C'est pour toutes ces raisons qu'Alissa cache ses origines et se jette dans une intégration effrénée, quitte à renier sa culture, marquée encore au corps par son passé de frayeur.
La Tchétchénie la rattrape. Elle se sent coupable de n'avoir pas repéré l'isolement de Kirem et son endoctrinement extrémiste. La police a besoin d'elle. Elle se fera traductrice., quitte à passer dans les yeux de sa conscience, pour une « Iamartkho », une traître, bafouant le code d'honneur de sa culture : la loi du silence

Oumar, La Haye fut son refuge, s'échapper de la guerre, mais s'échapper aussi des conventions. Il se fera appeler Adam, pour s'intégrer plus facilement, mais aussi et surtout pour se dédouaner aux yeux « des règles ancestrales ». C'est plus facile pour porter un pantalon moulant ou illuminer sa peau de poudre claire.

Oumar est homosexuel mais il ne le sait pas, car aucun mot dans sa langue ne désigne ces personnes qui l'attirent et lui ressemblent : il les a vu un jour à la télévision tchétchène, nommées par le présentateur « stigal basakh vol stag », Des hommes couleur de ciel.
Sont-ce les couleurs du « rainbow flag » fièrement arboré sur le fronton de la mairie hollandaise ? Symbole de la liberté pour tous les homosexuels, ce drapeau sera l'étendard de son émancipation.

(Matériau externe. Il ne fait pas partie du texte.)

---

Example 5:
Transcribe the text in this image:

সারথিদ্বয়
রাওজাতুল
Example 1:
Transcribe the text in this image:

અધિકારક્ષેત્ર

Contre les traditions qui l'écrasent, la honte qui le menace et le silence qui le condamne, Oumar deviendra Adam.
« Un Tchétchène homosexuel doit vivre caché ou mourir ». Une fois son secret révélé, sa « fragilité incandescente » suffira-t-elle à le sauver des griffes de son passé. Entre un code d'honneur mortifère, un frère assassin, un cousin fanatique, Oumar pourra-t-il être libre et « vivre une vie vierge de tout déterminismes » avec pour ambition la liberté d'exister.

À la fois pudique et sociologique, le récit d'Anaïs Llobet fascine et séduit. de sa plume sensible elle arrive à relier les questions d'identité, les mutations que vous imposent l'exil et la tragédie de l'homosexualité dans une culture qui ne la reconnaît pas, le tout dans un contexte de terrorisme fictif mais parfaitement vraisemblable. Journaliste pour l'AFP à Moscou pendant cinq ans, elle connaît son sujet et sait nous le raconter. Sensible et juste !

Vous pouvez retrouver ma chronique sur mon blog le conseil des libraires Fnac :
Lien : https://www.fnac.com/Des-hom..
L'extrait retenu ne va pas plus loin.